Lindo Riggs advirtió que la geopolítica actual influye directamente en las políticas nacionales. Citó ejemplos históricos como la Primavera Árabe y la guerra entre Rusia y Ucrania, vinculándolos con el actual conflicto entre Estados Unidos, Irán e Israel.

“Este conflicto está invitando a todos a hacer una reflexión de cómo planificamos, cómo producimos y cómo facilitamos el acceso a los recursos energéticos”, apuntó. Aseguró que existen fuerzas contrastantes que buscan inclinar la balanza del recurso hacia potencias como Estados Unidos o hacia una nueva distribución en el Oriente Medio.

Sobre el impacto directo en la región, la exsecretaria fue enfática en cuanto a la parálisis en instalaciones de gas en Catar y Arabia Saudita: “Definitivamente, por ese movimiento en la disminución de tránsito de los buques que transportan petróleo y gas por el Estrecho de Ormuz. Casi el 20 % de todo el gas que se distribuye a nivel mundial, ya no puede salir. El 25 % de todo el petróleo que se distribuye a nivel mundial y que va mayormente para Asia, no puede salir. ¿Qué significa eso para nosotros acá en Latinoamérica? ¿Cómo la retención parcial de estas refinerías impacta el precio de nuestra comida, impacta la accesibilidad a tecnologías de las renovables?”, analizó.

El 5 de marzo, la Secretaría Nacional de Energía anunció que “durante los próximos 14 días, el ajuste en los precios representa aproximadamente $5.4 millones adicionales en el costo total del combustible que se consumirá en el país”, y advirtió el reto estructural y la volatilidad externa que enfrenta el país debido a su dependencia a la importación que roza el 100 % en derivados del petróleo. El consumo anual del país ronda los 700 millones de galones.

La ruta hacia la autonomía: biocombustibles y renovables

El foro concluyó con un llamado a la acción inmediata a través del panel “Biocombustibles y energías limpias”, donde los especialistas coincidieron en que la diversificación de la matriz energética es la única defensa real contra las crisis externas.

Cristina Thayer, de la Asociación Industrial de la Caña de Azúcar de Panamá (Azucalpa), subrayó el potencial de los biocombustibles producidos localmente como una herramienta para reducir la dependencia de la importación de derivados del petróleo, lo que a su vez dinamizaría el sector agroindustrial panameño.

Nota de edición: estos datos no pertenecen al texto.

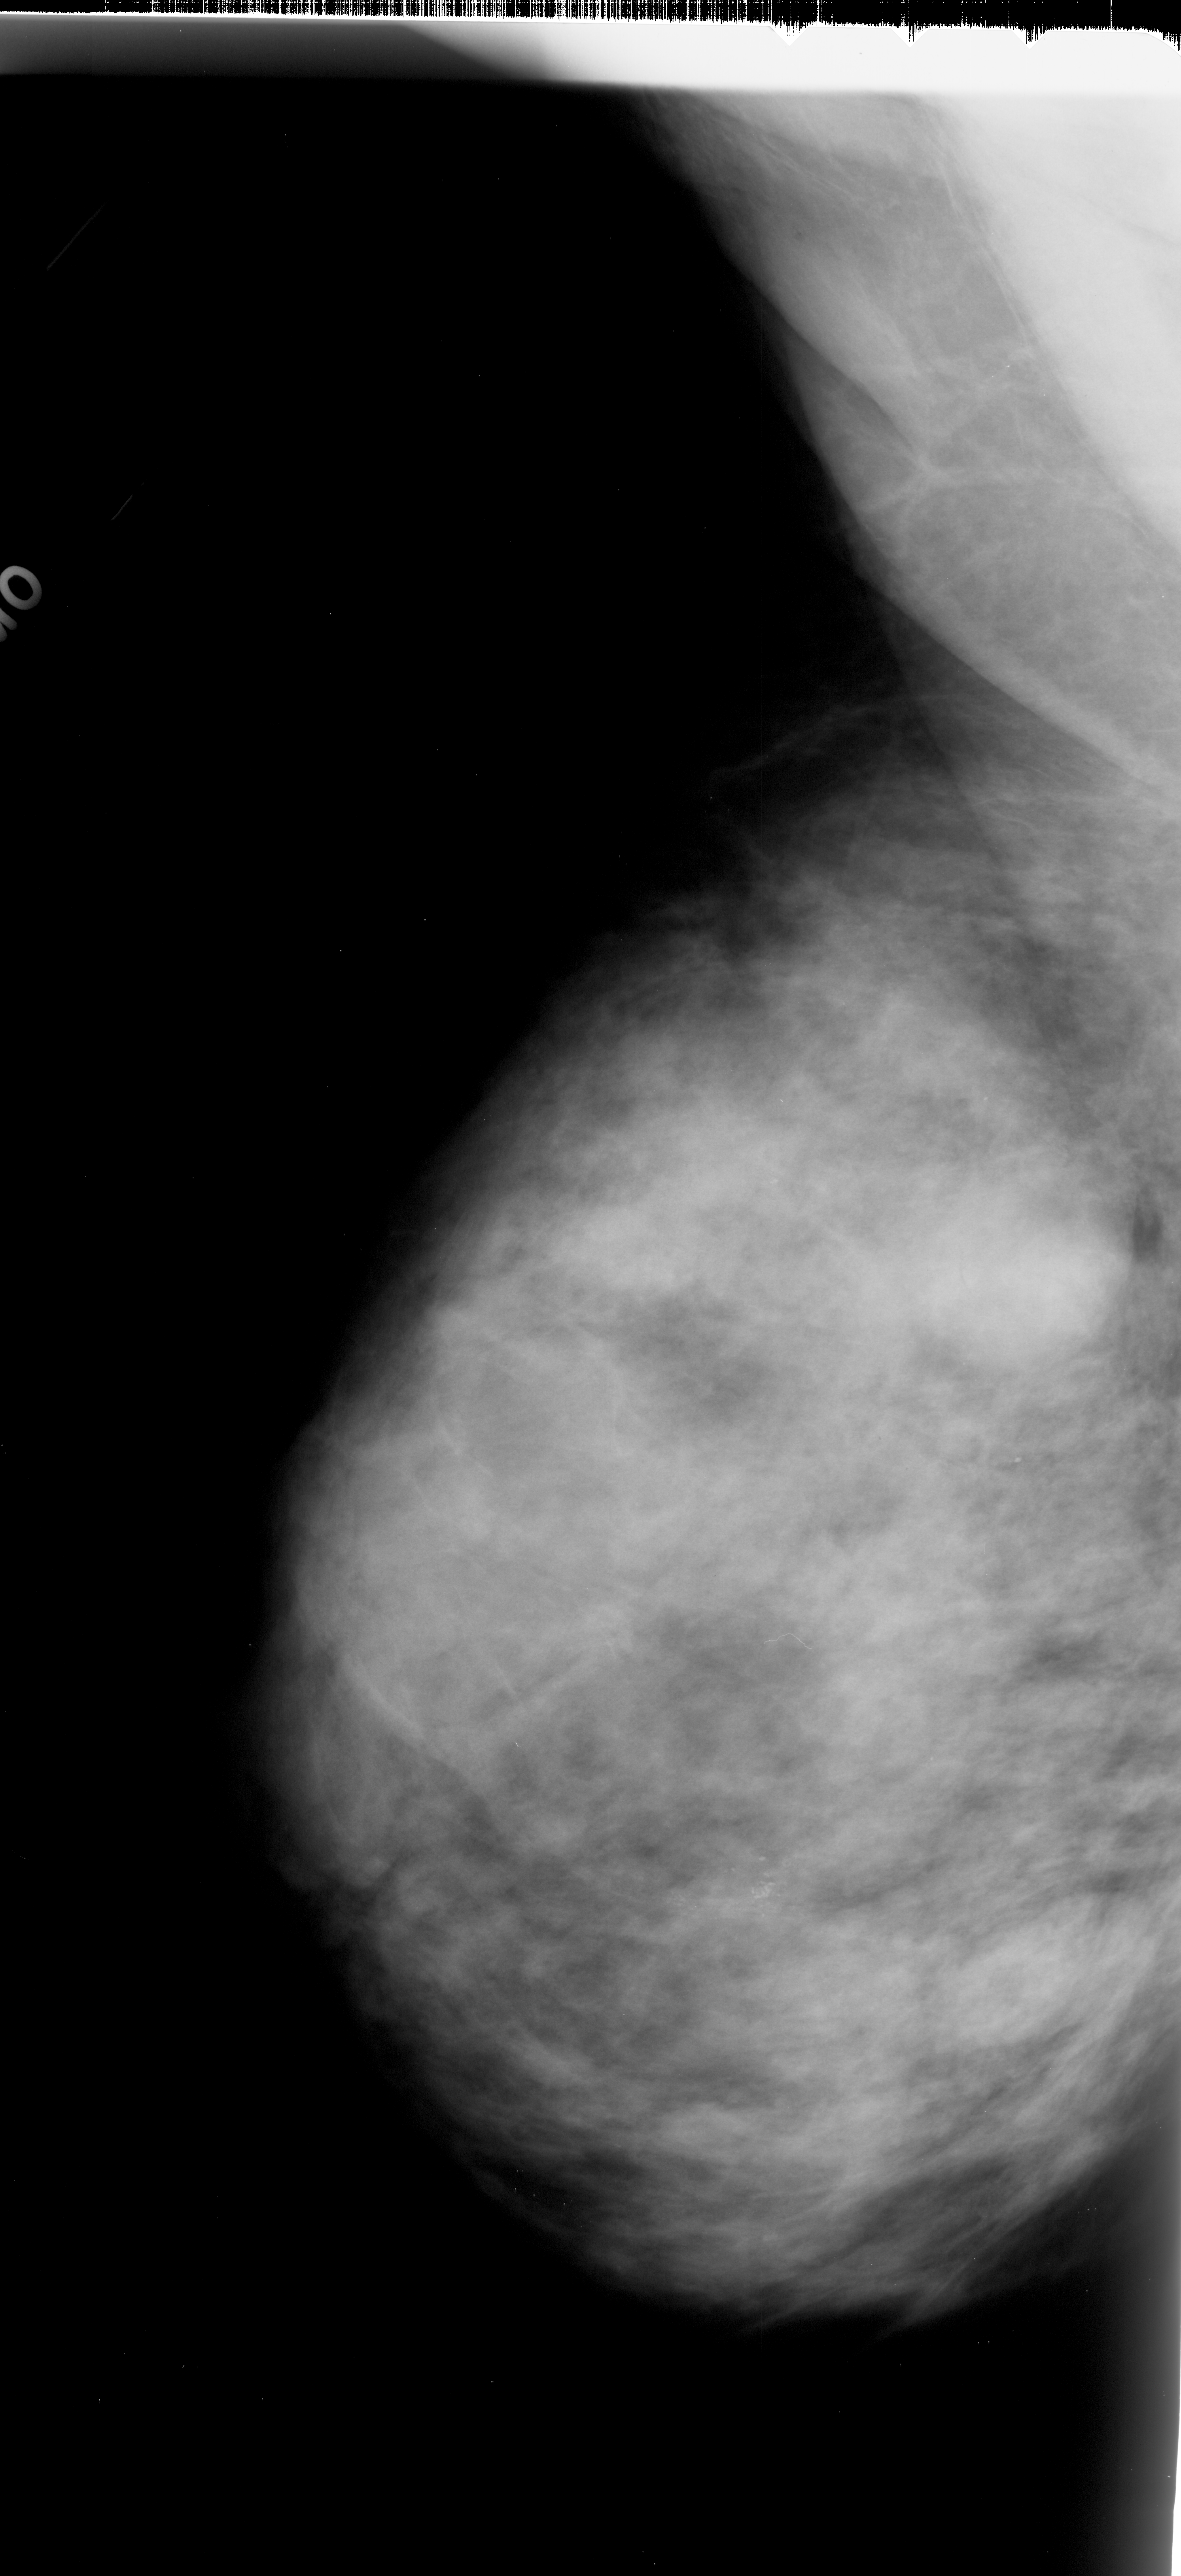
Scanned film-screen mammogram; left breast; MLO view; breast composition: extremely dense (BI-RADS density category 4 of 4).
- Abnormality record for this image: calcifications, morphology pleomorphic, distribution clustered; BI-RADS assessment category 4; subtlety rating 3 on a 1 (subtle) to 5 (obvious) scale; pathology (as recorded): malignant.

Por su parte, Nanik Singh, de la Cámara Panameña de Energía Solar, y Harold Hernández, de InterEnergy, enfatizaron que la tecnología solar y las fuentes renovables no convencionales han dejado de ser “alternativas” para convertirse en necesidades de seguridad nacional.

La conclusión colectiva fue clara: para que Panamá logre un desarrollo económico sostenible y mitigue el impacto de conflictos en puntos geográficos distantes como el Estrecho de Ormuz, es imperativo acelerar la inversión en infraestructura verde y fomentar alianzas público-privadas que garanticen un acceso a la energía más equitativo, limpio y, sobre todo, soberano.